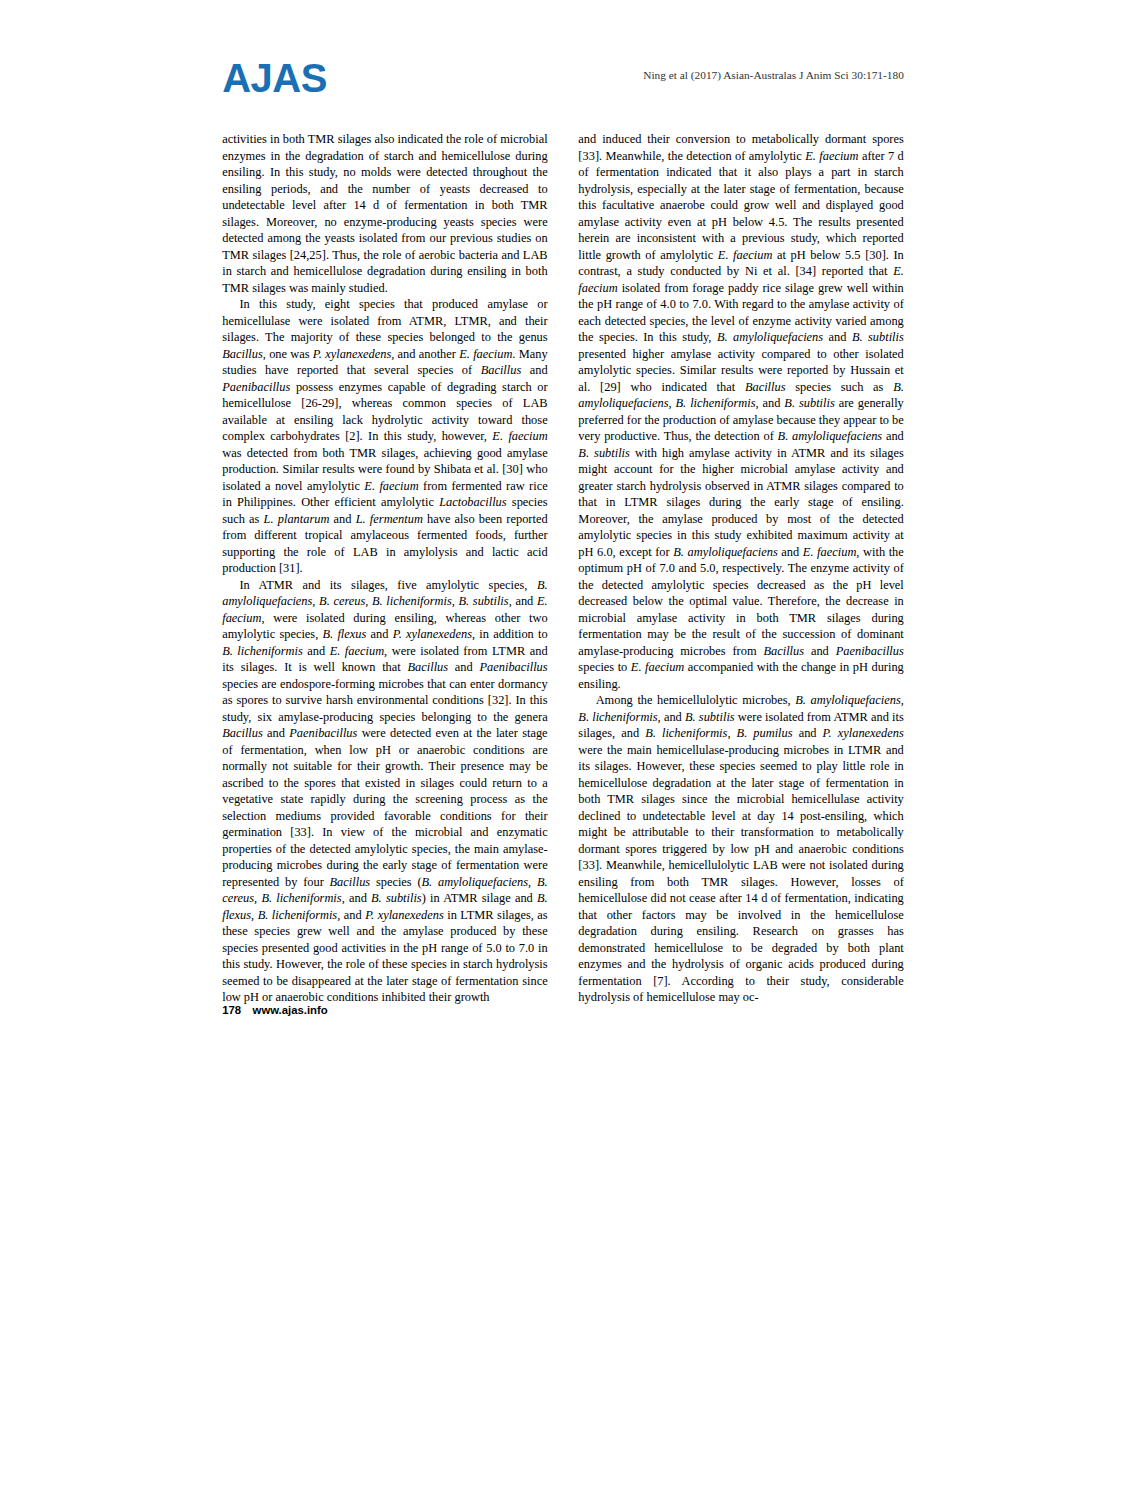AJAS
Ning et al (2017) Asian-Australas J Anim Sci 30:171-180
activities in both TMR silages also indicated the role of microbial enzymes in the degradation of starch and hemicellulose during ensiling. In this study, no molds were detected throughout the ensiling periods, and the number of yeasts decreased to undetectable level after 14 d of fermentation in both TMR silages. Moreover, no enzyme-producing yeasts species were detected among the yeasts isolated from our previous studies on TMR silages [24,25]. Thus, the role of aerobic bacteria and LAB in starch and hemicellulose degradation during ensiling in both TMR silages was mainly studied.
In this study, eight species that produced amylase or hemicellulase were isolated from ATMR, LTMR, and their silages. The majority of these species belonged to the genus Bacillus, one was P. xylanexedens, and another E. faecium. Many studies have reported that several species of Bacillus and Paenibacillus possess enzymes capable of degrading starch or hemicellulose [26-29], whereas common species of LAB available at ensiling lack hydrolytic activity toward those complex carbohydrates [2]. In this study, however, E. faecium was detected from both TMR silages, achieving good amylase production. Similar results were found by Shibata et al. [30] who isolated a novel amylolytic E. faecium from fermented raw rice in Philippines. Other efficient amylolytic Lactobacillus species such as L. plantarum and L. fermentum have also been reported from different tropical amylaceous fermented foods, further supporting the role of LAB in amylolysis and lactic acid production [31].
In ATMR and its silages, five amylolytic species, B. amyloliquefaciens, B. cereus, B. licheniformis, B. subtilis, and E. faecium, were isolated during ensiling, whereas other two amylolytic species, B. flexus and P. xylanexedens, in addition to B. licheniformis and E. faecium, were isolated from LTMR and its silages. It is well known that Bacillus and Paenibacillus species are endospore-forming microbes that can enter dormancy as spores to survive harsh environmental conditions [32]. In this study, six amylase-producing species belonging to the genera Bacillus and Paenibacillus were detected even at the later stage of fermentation, when low pH or anaerobic conditions are normally not suitable for their growth. Their presence may be ascribed to the spores that existed in silages could return to a vegetative state rapidly during the screening process as the selection mediums provided favorable conditions for their germination [33]. In view of the microbial and enzymatic properties of the detected amylolytic species, the main amylase-producing microbes during the early stage of fermentation were represented by four Bacillus species (B. amyloliquefaciens, B. cereus, B. licheniformis, and B. subtilis) in ATMR silage and B. flexus, B. licheniformis, and P. xylanexedens in LTMR silages, as these species grew well and the amylase produced by these species presented good activities in the pH range of 5.0 to 7.0 in this study. However, the role of these species in starch hydrolysis seemed to be disappeared at the later stage of fermentation since low pH or anaerobic conditions inhibited their growth
and induced their conversion to metabolically dormant spores [33]. Meanwhile, the detection of amylolytic E. faecium after 7 d of fermentation indicated that it also plays a part in starch hydrolysis, especially at the later stage of fermentation, because this facultative anaerobe could grow well and displayed good amylase activity even at pH below 4.5. The results presented herein are inconsistent with a previous study, which reported little growth of amylolytic E. faecium at pH below 5.5 [30]. In contrast, a study conducted by Ni et al. [34] reported that E. faecium isolated from forage paddy rice silage grew well within the pH range of 4.0 to 7.0. With regard to the amylase activity of each detected species, the level of enzyme activity varied among the species. In this study, B. amyloliquefaciens and B. subtilis presented higher amylase activity compared to other isolated amylolytic species. Similar results were reported by Hussain et al. [29] who indicated that Bacillus species such as B. amyloliquefaciens, B. licheniformis, and B. subtilis are generally preferred for the production of amylase because they appear to be very productive. Thus, the detection of B. amyloliquefaciens and B. subtilis with high amylase activity in ATMR and its silages might account for the higher microbial amylase activity and greater starch hydrolysis observed in ATMR silages compared to that in LTMR silages during the early stage of ensiling. Moreover, the amylase produced by most of the detected amylolytic species in this study exhibited maximum activity at pH 6.0, except for B. amyloliquefaciens and E. faecium, with the optimum pH of 7.0 and 5.0, respectively. The enzyme activity of the detected amylolytic species decreased as the pH level decreased below the optimal value. Therefore, the decrease in microbial amylase activity in both TMR silages during fermentation may be the result of the succession of dominant amylase-producing microbes from Bacillus and Paenibacillus species to E. faecium accompanied with the change in pH during ensiling.
Among the hemicellulolytic microbes, B. amyloliquefaciens, B. licheniformis, and B. subtilis were isolated from ATMR and its silages, and B. licheniformis, B. pumilus and P. xylanexedens were the main hemicellulase-producing microbes in LTMR and its silages. However, these species seemed to play little role in hemicellulose degradation at the later stage of fermentation in both TMR silages since the microbial hemicellulase activity declined to undetectable level at day 14 post-ensiling, which might be attributable to their transformation to metabolically dormant spores triggered by low pH and anaerobic conditions [33]. Meanwhile, hemicellulolytic LAB were not isolated during ensiling from both TMR silages. However, losses of hemicellulose did not cease after 14 d of fermentation, indicating that other factors may be involved in the hemicellulose degradation during ensiling. Research on grasses has demonstrated hemicellulose to be degraded by both plant enzymes and the hydrolysis of organic acids produced during fermentation [7]. According to their study, considerable hydrolysis of hemicellulose may oc-
178 www.ajas.info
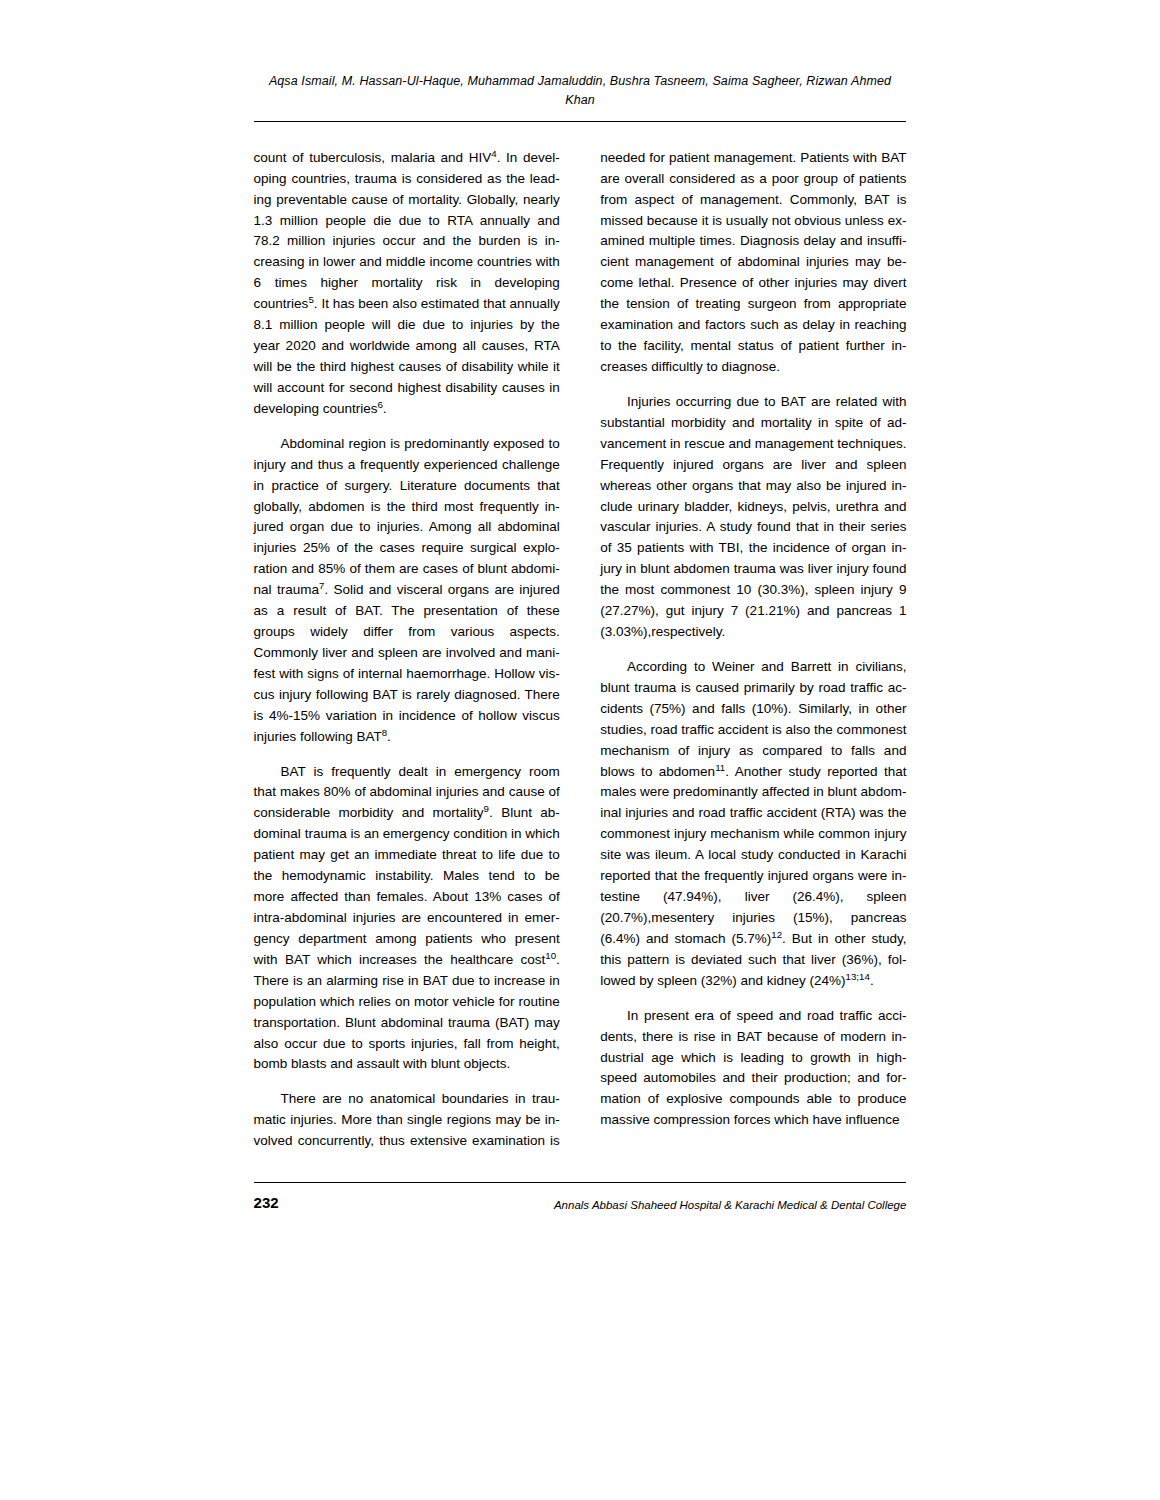Aqsa Ismail, M. Hassan-Ul-Haque, Muhammad Jamaluddin, Bushra Tasneem, Saima Sagheer, Rizwan Ahmed Khan
count of tuberculosis, malaria and HIV4. In developing countries, trauma is considered as the leading preventable cause of mortality. Globally, nearly 1.3 million people die due to RTA annually and 78.2 million injuries occur and the burden is increasing in lower and middle income countries with 6 times higher mortality risk in developing countries5. It has been also estimated that annually 8.1 million people will die due to injuries by the year 2020 and worldwide among all causes, RTA will be the third highest causes of disability while it will account for second highest disability causes in developing countries6.
Abdominal region is predominantly exposed to injury and thus a frequently experienced challenge in practice of surgery. Literature documents that globally, abdomen is the third most frequently injured organ due to injuries. Among all abdominal injuries 25% of the cases require surgical exploration and 85% of them are cases of blunt abdominal trauma7. Solid and visceral organs are injured as a result of BAT. The presentation of these groups widely differ from various aspects. Commonly liver and spleen are involved and manifest with signs of internal haemorrhage. Hollow viscus injury following BAT is rarely diagnosed. There is 4%-15% variation in incidence of hollow viscus injuries following BAT8.
BAT is frequently dealt in emergency room that makes 80% of abdominal injuries and cause of considerable morbidity and mortality9. Blunt abdominal trauma is an emergency condition in which patient may get an immediate threat to life due to the hemodynamic instability. Males tend to be more affected than females. About 13% cases of intra-abdominal injuries are encountered in emergency department among patients who present with BAT which increases the healthcare cost10. There is an alarming rise in BAT due to increase in population which relies on motor vehicle for routine transportation. Blunt abdominal trauma (BAT) may also occur due to sports injuries, fall from height, bomb blasts and assault with blunt objects.
There are no anatomical boundaries in traumatic injuries. More than single regions may be involved concurrently, thus extensive examination is needed for patient management. Patients with BAT are overall considered as a poor group of patients from aspect of management. Commonly, BAT is missed because it is usually not obvious unless examined multiple times. Diagnosis delay and insufficient management of abdominal injuries may become lethal. Presence of other injuries may divert the tension of treating surgeon from appropriate examination and factors such as delay in reaching to the facility, mental status of patient further increases difficultly to diagnose.
Injuries occurring due to BAT are related with substantial morbidity and mortality in spite of advancement in rescue and management techniques. Frequently injured organs are liver and spleen whereas other organs that may also be injured include urinary bladder, kidneys, pelvis, urethra and vascular injuries. A study found that in their series of 35 patients with TBI, the incidence of organ injury in blunt abdomen trauma was liver injury found the most commonest 10 (30.3%), spleen injury 9 (27.27%), gut injury 7 (21.21%) and pancreas 1 (3.03%),respectively.
According to Weiner and Barrett in civilians, blunt trauma is caused primarily by road traffic accidents (75%) and falls (10%). Similarly, in other studies, road traffic accident is also the commonest mechanism of injury as compared to falls and blows to abdomen11. Another study reported that males were predominantly affected in blunt abdominal injuries and road traffic accident (RTA) was the commonest injury mechanism while common injury site was ileum. A local study conducted in Karachi reported that the frequently injured organs were intestine (47.94%), liver (26.4%), spleen (20.7%),mesentery injuries (15%), pancreas (6.4%) and stomach (5.7%)12. But in other study, this pattern is deviated such that liver (36%), followed by spleen (32%) and kidney (24%)13;14.
In present era of speed and road traffic accidents, there is rise in BAT because of modern industrial age which is leading to growth in high-speed automobiles and their production; and formation of explosive compounds able to produce massive compression forces which have influence
232
Annals Abbasi Shaheed Hospital & Karachi Medical & Dental College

⁂

» WORK REQUEST:
Beginning with the line above that contains "Aqsa Ismail, M." and ending with the line that contains "Abdominal region is", quote each line exactly, keeping out the pictures.

» EXERCISE OUTPUT:
Aqsa Ismail, M. Hassan-Ul-Haque, Muhammad Jamaluddin, Bushra Tasneem, Saima Sagheer, Rizwan Ahmed Khan
count of tuberculosis, malaria and HIV4. In developing countries, trauma is considered as the leading preventable cause of mortality. Globally, nearly 1.3 million people die due to RTA annually and 78.2 million injuries occur and the burden is increasing in lower and middle income countries with 6 times higher mortality risk in developing countries5. It has been also estimated that annually 8.1 million people will die due to injuries by the year 2020 and worldwide among all causes, RTA will be the third highest causes of disability while it will account for second highest disability causes in developing countries6.
Abdominal region is predominantly exposed to injury and thus a frequently experienced challenge in practice of surgery. Literature documents that globally, abdomen is the third most frequently injured organ due to injuries. Among all abdominal injuries 25% of the cases require surgical exploration and 85% of them are cases of blunt abdominal trauma7. Solid and visceral organs are injured as a result of BAT. The presentation of these groups widely differ from various aspects. Commonly liver and spleen are involved and manifest with signs of internal haemorrhage. Hollow viscus injury following BAT is rarely diagnosed. There is 4%-15% variation in incidence of hollow viscus injuries following BAT8.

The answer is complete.